Washington 23 December 1998 (RFE/RL) -- Tajikistan has been urged by the Executive Directors of the International Monetary Fund (IMF) to give priority to the payment of wages, pensions and social benefits even as the government keeps a tight control on the budget and tries to improve tax collections.

The advice came in Tajikistan's annual member review, called an Article Four consultation, conducted by the directors of the IMF on December 17th. It was publicly released Tuesday.

The 24 executive directors, chosen by the 183 member nations in the IMF either individually by the large countries or in groups of smaller nations, oversee daily operations of the fund.

In it's assessment of Tajikistan, the board welcomed parliament's adoption of the 1999 budget and a new tax code and said that while keeping restraint on outlays overall, wages, pensions and social benefits must be paid. In addition, it said, the inefficiencies of Tajikistan's cash compensation system underlined "the urgency" of a comprehensive reform of the social safety net.

In a background report prepared for the board, the IMF staff said Dushanbe had made good progress in macroeconomic stabilization, cutting inflation in 1998 to 2.1 percent, resuming economic growth in 1997 and strengthening it during 1998. Tajikistan recorded real GDP (gross domestic product) growth of 6.5 percent in the first nine months of the year, driven mainly by a rebound in agriculture, retail trade, and transport services.

However, the staff report notes, Tajikistan has suffered two serious external shocks -- first, the sharp decline of world market prices of cotton, Tajikistan's main export product, and secondly the effects of the Russian financial crisis.

The directors said that the Central Bank had unfortunately made the effects of those two external shocks worse by an expansion of directed credits into domestic industries,

The IMF board said Central Bank authorities have since realized their error and have helped recent steps to stem the deterioration of the country's external balanced by significantly restraining the domestic credits. The IMF directors urged Tajikistan to "persevere" with these and other adjustment efforts to restore confidence in the foreign exchange market and keep inflation under control.
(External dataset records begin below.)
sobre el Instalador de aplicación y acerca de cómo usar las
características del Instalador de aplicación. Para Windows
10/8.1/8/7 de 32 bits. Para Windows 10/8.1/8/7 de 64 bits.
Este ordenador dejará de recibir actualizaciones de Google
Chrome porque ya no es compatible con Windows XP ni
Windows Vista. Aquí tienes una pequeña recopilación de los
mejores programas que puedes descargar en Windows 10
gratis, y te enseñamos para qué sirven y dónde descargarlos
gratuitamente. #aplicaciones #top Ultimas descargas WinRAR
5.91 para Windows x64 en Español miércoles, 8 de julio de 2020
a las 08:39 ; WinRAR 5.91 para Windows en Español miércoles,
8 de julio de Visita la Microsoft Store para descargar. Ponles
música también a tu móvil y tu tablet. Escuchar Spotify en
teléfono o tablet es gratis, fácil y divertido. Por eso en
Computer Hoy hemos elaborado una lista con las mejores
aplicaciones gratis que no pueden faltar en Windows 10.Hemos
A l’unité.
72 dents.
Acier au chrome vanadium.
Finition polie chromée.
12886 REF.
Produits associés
The IMF staff said that implementation of structural reforms had been "mixed," and the directors said reforms had "fallen short." The directors said they stressed to Tajik authorities that now is the time to shift the emphasis in privatization to large scale enterprises where there have been start up problems.

The directors said that new asset revaluation procedures had to be applied transparently and that timely payments on sales contracts must be enforced more vigorously.
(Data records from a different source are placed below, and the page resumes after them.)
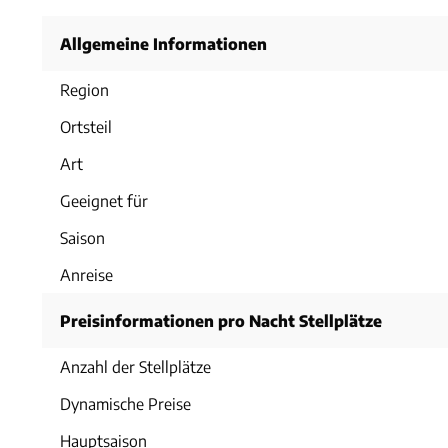
Allgemeine Informationen
Region
Ortsteil
Art
Geeignet für
Saison
Anreise
Preisinformationen pro Nacht Stellplätze
Anzahl der Stellplätze
Dynamische Preise
Hauptsaison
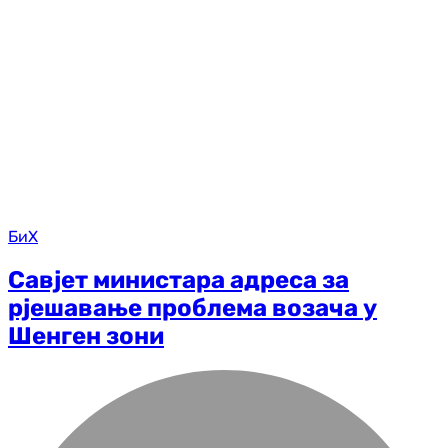
БиХ
Савјет министара адреса за
рјешавање проблема возача у
Шенген зони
Progress in land reform and farm restructuring is also essential, said the IMF directors, if Tajikistan is to achieve it's agricultural potential and support export-led growth.
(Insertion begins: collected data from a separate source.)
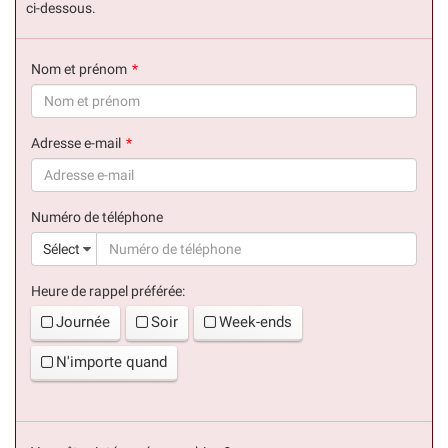
ci-dessous.
Nom et prénom
(succès)
Adresse e-mail
(succès)
Numéro de téléphone
(suc
Sélect
Heure de rappel préférée:
Journée
Soir
Week-ends
N'importe quand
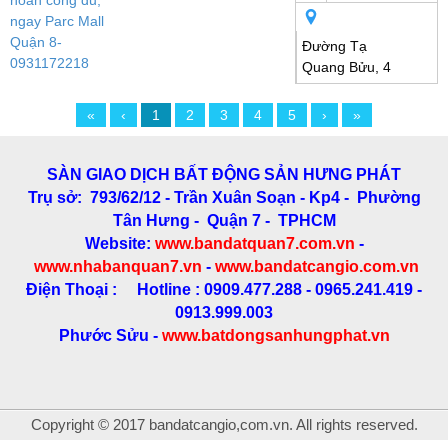
Đường Tạ
Quang Bửu, 4
«
‹
1
2
3
4
5
›
»
SÀN GIAO DỊCH BẤT ĐỘNG SẢN HƯNG PHÁT
Trụ sở: 793/62/12 - Trần Xuân Soạn
- Kp4 - Phường
Tân Hưng - Quận 7 - TPHCM
Website:
www.bandatquan7.com.vn
-
www.nhabanquan7.vn
-
www.bandatcangio.com.vn
Điện Thoại : Hotline : 0909.477.288 - 0965.241.419 -
0913.999.003
Phước Sửu -
www.batdongsanhungphat.vn
Copyright © 2017 bandatcangio,com.vn. All rights reserved.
The directors recommended that Dushanbe accelerate the distribution of land certificates to private farmers in order to improve transparency and equity in the land distribution process.

In the banking sector, the IMF board welcomed steps taken so far in restructuring major banks, but said the authorities must be more Iforceful in revoking bank licenses and liquidating nonviable banks in a timely manner where this was necessary."

The IMF directors also stressed that economic recovery and progress in the peace process are closely related.